Hypoglycemia (at least 5%).



Category C .




Safety and efficacy not established.

Renal Function

Not recommended for use in patients with end-stage renal disease or severe renal function impairment (Ccr less than 30 mL/min).

GI disease

Use commonly associated with GI side effects. Not recommended for use in patients with severe GI disease.


Incidence of hypoglycemia increases when used in combination with sulfonylurea. Consider reducing dose of sulfonylurea when adding exenatide.


Anti-exenatide antibodies may develop. No increase in rates or types of adverse reactions but glycemic response may be attenuated in some patients with high titers.

Type 1 diabetics

Not a substitute for insulin in insulin-requiring patients. Do not be used in patients with type 1 diabetes or for treatment of diabetic ketoacidosis.
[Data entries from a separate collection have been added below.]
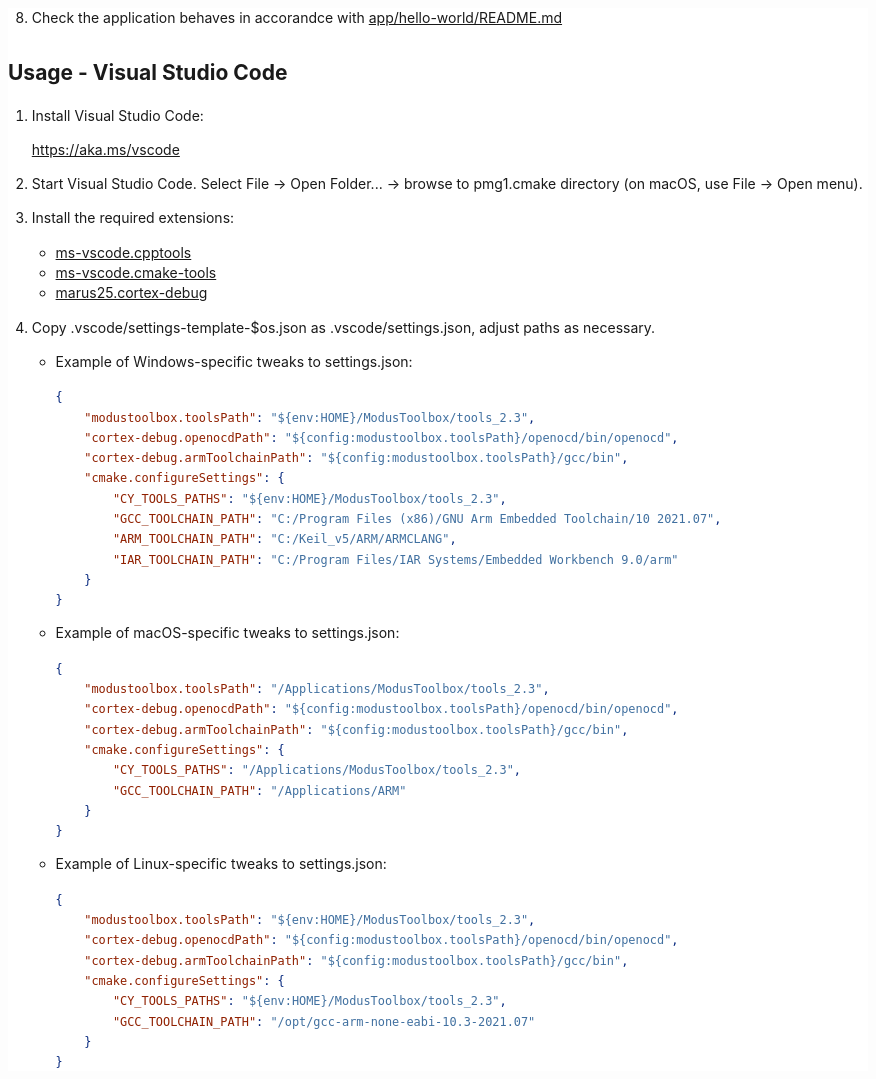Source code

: 8. Check the application behaves in accorandce with [app/hello-world/README.md][hello-world]

## Usage - Visual Studio Code

1. Install Visual Studio Code:

    https://aka.ms/vscode

2. Start Visual Studio Code. Select File -> Open Folder... -> browse to pmg1.cmake directory (on macOS, use File -> Open menu).

3. Install the required extensions:

    * [ms-vscode.cpptools](https://marketplace.visualstudio.com/items?itemName=ms-vscode.cpptools)
    * [ms-vscode.cmake-tools](https://marketplace.visualstudio.com/items?itemName=ms-vscode.cmake-tools)
    * [marus25.cortex-debug](https://marketplace.visualstudio.com/items?itemName=marus25.cortex-debug)

4. Copy .vscode/settings-template-$os.json as .vscode/settings.json, adjust paths as necessary.

    * Example of Windows-specific tweaks to settings.json:

        ```json
        {
            "modustoolbox.toolsPath": "${env:HOME}/ModusToolbox/tools_2.3",
            "cortex-debug.openocdPath": "${config:modustoolbox.toolsPath}/openocd/bin/openocd",
            "cortex-debug.armToolchainPath": "${config:modustoolbox.toolsPath}/gcc/bin",
            "cmake.configureSettings": {
                "CY_TOOLS_PATHS": "${env:HOME}/ModusToolbox/tools_2.3",
                "GCC_TOOLCHAIN_PATH": "C:/Program Files (x86)/GNU Arm Embedded Toolchain/10 2021.07",
                "ARM_TOOLCHAIN_PATH": "C:/Keil_v5/ARM/ARMCLANG",
                "IAR_TOOLCHAIN_PATH": "C:/Program Files/IAR Systems/Embedded Workbench 9.0/arm"
            }
        }
        ```

    * Example of macOS-specific tweaks to settings.json:

        ```json
        {
            "modustoolbox.toolsPath": "/Applications/ModusToolbox/tools_2.3",
            "cortex-debug.openocdPath": "${config:modustoolbox.toolsPath}/openocd/bin/openocd",
            "cortex-debug.armToolchainPath": "${config:modustoolbox.toolsPath}/gcc/bin",
            "cmake.configureSettings": {
                "CY_TOOLS_PATHS": "/Applications/ModusToolbox/tools_2.3",
                "GCC_TOOLCHAIN_PATH": "/Applications/ARM"
            }
        }
        ```

    * Example of Linux-specific tweaks to settings.json:

        ```json
        {
            "modustoolbox.toolsPath": "${env:HOME}/ModusToolbox/tools_2.3",
            "cortex-debug.openocdPath": "${config:modustoolbox.toolsPath}/openocd/bin/openocd",
            "cortex-debug.armToolchainPath": "${config:modustoolbox.toolsPath}/gcc/bin",
            "cmake.configureSettings": {
                "CY_TOOLS_PATHS": "${env:HOME}/ModusToolbox/tools_2.3",
                "GCC_TOOLCHAIN_PATH": "/opt/gcc-arm-none-eabi-10.3-2021.07"
            }
        }
        ```


[ModusToolboxForWindows]: https://download.cypress.com/downloadmanager/software/ModusToolbox/ModusToolbox_2.3/ModusToolbox_2.3.0.4276-windows-install.exe
[ModusToolboxForMac]: https://download.cypress.com/downloadmanager/software/ModusToolbox/ModusToolbox_2.3/ModusToolbox_2.3.0.4276-macos-install.pkg
[ModusToolboxForLinux]: https://download.cypress.com/downloadmanager/software/ModusToolbox/ModusToolbox_2.3/ModusToolbox_2.3.0.4276-linux-install.tar.gz
[ModusToolboxForWindows-2.3.1]: https://download.cypress.com/downloadmanager/software/ModusToolbox/ModusToolbox_2.3.1/ModusToolbox_2.3.1.4663-windows-install.exe
[ModusToolboxForMac-2.3.1]: https://download.cypress.com/downloadmanager/software/ModusToolbox/ModusToolbox_2.3.1/ModusToolbox_2.3.1.4663-macos-install.pkg
[ModusToolboxForLinux-2.3.1]: https://download.cypress.com/downloadmanager/software/ModusToolbox/ModusToolbox_2.3.1/ModusToolbox_2.3.1.4663-linux-install.tar.gz
[hello-world]: https://github.com/Infineon/mtb-example-pmg1-hello-world/blob/master/README.md#operation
Severe nausea and vomiting, rapid decline in blood glucose concentration; severe hypoglycemia.

Patient Information

  • Advise patient that medication will be started at a low dose but may be increased as tolerated to a dose that will provide max benefit.
  • Caution patient not to change the dose unless advised by health care provider. Instruct patient not to change frequency of administration.
  • Advise patient or caregiver to read the patient information leaflet and Pen User Manual before using the first time and with each refill.
  • Advise patient that pen needles are not included with the prefilled pen and must be purchased separately. Advise patient to have health care provider determine which needle length and gauge would be best.
  • Ensure patient or caregiver understands how to store prefilled syringe, perform the New Pen Set-Up before using the first time, prepare and administer the dose, and dispose of used equipment and supplies. Caution patient not to store prefilled pen with the needle attached because medication may leak from the pen or air bubbles may form in the cartridge.
  • Instruct patient to administer prescribed dose by subcutaneous injection into the thigh, abdomen, or upper arm at any time within the 60-min period before the morning and evening meals. Caution patient not to administer medication after a meal.
  • Advise patient that if a dose is missed, to skip that dose and take the next one as scheduled. Caution patient not to double the dose to catch up.
  • Caution patient taking a sulfonylurea that low blood sugar (hypoglycemia) can occur when exenatide is started. Advise patient that health care provider may reduce the dose of the sulfonylurea to prevent this from happening.
  • Advise patient that treatment with this medication may reduce appetite, food intake, and body weight, but that no changes in exenatide dosing will need to be made if this occurs.
  • Educate patient or caregiver regarding diabetes and management, including target ranges for blood sugar control. Instruct patient that medication is not a substitute for diet and exercise and they should continue to follow prescribed regimens.
  • Educate patient or caregiver regarding potential long-term complications of diabetes and need for regular general physical and eye examinations.
  • Ensure patient or caregiver understands how to use home glucose monitor and understands the need for frequent (eg, pre- and post- meal and bedtime) monitoring and recording of blood sugar measurements. Advise patient to take blood sugar log to each visit with health care provider.
  • Educate patient regarding value of periodic A 1 C testing to confirm level of glucose control.
  • Review symptoms of hypoglycemia (low blood sugar) and hyperglycemia (high blood sugar) and action if either occur.
  • Advise patient to discuss with their health care provider a plan for managing each of the following situations: dosing diabetes medications during intercurrent conditions (eg, infection, sick days, stress, trauma, vomiting); accidental administration of too little or too much exenatide; inadequate food intake or a skipped meal; travel across time zones; change in physical activity.
  • Advise patient to carry medical identification (eg, card, bracelet) noting that they are diabetic.
  • Instruct patient to notify health care provider if any of the following occur: severe, continuous, or frequent low blood sugar episodes; low blood sugar episodes with few or no warning symptoms; continuous or severe high blood sugar readings; bothersome GI side effects; injection site reactions.